Trump arruina la boda de Ricky Martin
No deja que la familia de su novio entre en EEUU

Las decisiones en cuestiones de política exterior de Donald Trump no han sido nunca bien vistas por el sector más aperturista y progresista de la sociedad.

Sin embargo, el presidente de los Estados Unidos sigue empecinado en la necesidad de algunas medida para proteger los intereses nacionales de amenazas del exterior, lo que pasa también por cerrar las fronteras del país a toda persona que trate de acceder a él con un pasaporte sirio en la mano.

El problema viene cuando en el saco ante el miedo antiterrorista se haya incluido también a la familia del artista sirio Jwan Yosef, futuro marido de Ricky Martín.
La boda del cantante puertorriqueño con el artista sirio está en peligro, porque parte de los invitados no podrán estar presentes ante las políticas migratorias del presidente Trump.

Algo que ha puesto en jaque la celebración del enlace, porque a Jwan Yosef le hace ilusión casarse con el hombre que ama ante su familia, la cual, en su mayoría, reside en territorio sirio o posee pasaporte de Siria.

Así lo ha contado el propio Ricky Martín en conversación con la revista ‘Once Drive’, donde confiesa además que sobre la mesa hay puestas algunas alternativas para proteger el encanto de su boda y asegurarse de que todos estén allí brindando por su amor.
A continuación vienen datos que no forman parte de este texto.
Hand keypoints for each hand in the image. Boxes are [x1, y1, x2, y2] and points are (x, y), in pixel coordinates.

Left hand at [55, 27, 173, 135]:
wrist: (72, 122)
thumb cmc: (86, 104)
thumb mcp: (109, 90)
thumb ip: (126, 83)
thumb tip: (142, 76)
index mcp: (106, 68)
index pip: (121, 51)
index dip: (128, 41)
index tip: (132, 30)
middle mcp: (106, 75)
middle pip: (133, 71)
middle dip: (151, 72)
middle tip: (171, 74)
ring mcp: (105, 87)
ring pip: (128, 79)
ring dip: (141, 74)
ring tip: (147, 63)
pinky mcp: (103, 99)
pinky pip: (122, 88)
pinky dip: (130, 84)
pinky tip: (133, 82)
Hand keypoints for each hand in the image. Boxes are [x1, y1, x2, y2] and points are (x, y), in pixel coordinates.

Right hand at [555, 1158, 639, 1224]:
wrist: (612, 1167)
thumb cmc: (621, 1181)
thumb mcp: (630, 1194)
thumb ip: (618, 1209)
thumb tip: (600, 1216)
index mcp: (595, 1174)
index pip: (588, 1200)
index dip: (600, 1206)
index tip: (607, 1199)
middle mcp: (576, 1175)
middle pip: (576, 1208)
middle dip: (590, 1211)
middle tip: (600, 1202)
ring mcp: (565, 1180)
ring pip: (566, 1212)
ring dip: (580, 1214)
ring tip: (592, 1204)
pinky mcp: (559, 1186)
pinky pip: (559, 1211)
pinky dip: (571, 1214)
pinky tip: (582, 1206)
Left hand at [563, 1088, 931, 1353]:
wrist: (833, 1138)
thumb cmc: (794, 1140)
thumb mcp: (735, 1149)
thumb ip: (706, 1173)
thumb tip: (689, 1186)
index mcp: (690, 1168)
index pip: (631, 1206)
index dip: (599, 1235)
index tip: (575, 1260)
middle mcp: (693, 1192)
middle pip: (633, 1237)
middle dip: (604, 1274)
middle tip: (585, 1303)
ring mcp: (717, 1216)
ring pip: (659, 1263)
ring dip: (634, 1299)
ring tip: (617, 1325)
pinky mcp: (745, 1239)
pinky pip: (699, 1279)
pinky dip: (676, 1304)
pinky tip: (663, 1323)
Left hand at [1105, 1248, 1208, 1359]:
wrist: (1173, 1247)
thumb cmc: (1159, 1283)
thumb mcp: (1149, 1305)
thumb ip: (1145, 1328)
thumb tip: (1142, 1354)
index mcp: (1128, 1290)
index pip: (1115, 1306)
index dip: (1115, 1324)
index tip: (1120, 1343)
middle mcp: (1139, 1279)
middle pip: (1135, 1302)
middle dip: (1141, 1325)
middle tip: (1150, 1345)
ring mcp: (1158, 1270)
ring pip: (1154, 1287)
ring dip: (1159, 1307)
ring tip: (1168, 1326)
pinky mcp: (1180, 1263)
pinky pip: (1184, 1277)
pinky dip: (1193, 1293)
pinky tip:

“Ahora mismo estamos lidiando con las invitaciones y todo. También tenemos que lidiar con el hecho de que la gran mayoría de la familia de mi prometido es de Siria. Así que posiblemente no podrán venir a este país. Así que podríamos considerar hacerla en Estocolmo o en España”, asegura el cantante.

“Será maravilloso y la gente hablará por mucho tiempo del casamiento. Somos una familia moderna y creo que la gente debe verlo para normalizar la belleza de nuestro núcleo familiar. Esa es la razón por la que quiero que sea público y por la que compartiré ese momento con el mundo”, promete Ricky Martin, que quiere protagonizar la boda del siglo, aunque es posible que solo la presencie la mitad de los invitados. ¡Ojalá se haga en España!